Results from last year’s once-a-decade U.K. census, due later this month, should reveal more about the changes in rail travel, helping to inform future policy, the U.K. Data Service has said.
Online options
Reforms to be introduced next year with the creation of Great British Railways, designed to bring the network under a single state authority while modernizing fares and ticketing to better accommodate hybrid working, may already be obsolete given the pace of change, Lodge warns. He says more sweeping steps such as an end to peak travel periods and automatic charging when people board trains should be explored.
With the national strike looming, train operators have issued warnings against making unnecessary journeys.
Shapps appealed to staff not to strike, saying they may protest themselves out of a job.
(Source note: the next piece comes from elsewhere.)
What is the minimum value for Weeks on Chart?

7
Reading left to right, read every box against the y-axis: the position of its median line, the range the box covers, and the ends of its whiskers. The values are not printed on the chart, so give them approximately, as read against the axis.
Commuters who three years ago had little choice but to take the train now have other options, like Zoom meetings. “Wave them goodbye, and it will endanger the jobs of thousands of rail workers,” he said.
Lodge concurs that rather than furthering their campaign for job security and improved pay, unions risk further weakening rail’s appeal. That casts doubt on the future of a network that originated in 1825 with the world’s first public steam railway between Stockton and Darlington in northeast England.
“The risk is that after a summer of disruption commuters decide that they’ve had enough,” he said. “Most people seem to prefer working from home and companies can avoid city rents and funding half of a season ticket for their employees. It’s a dangerous game to play.”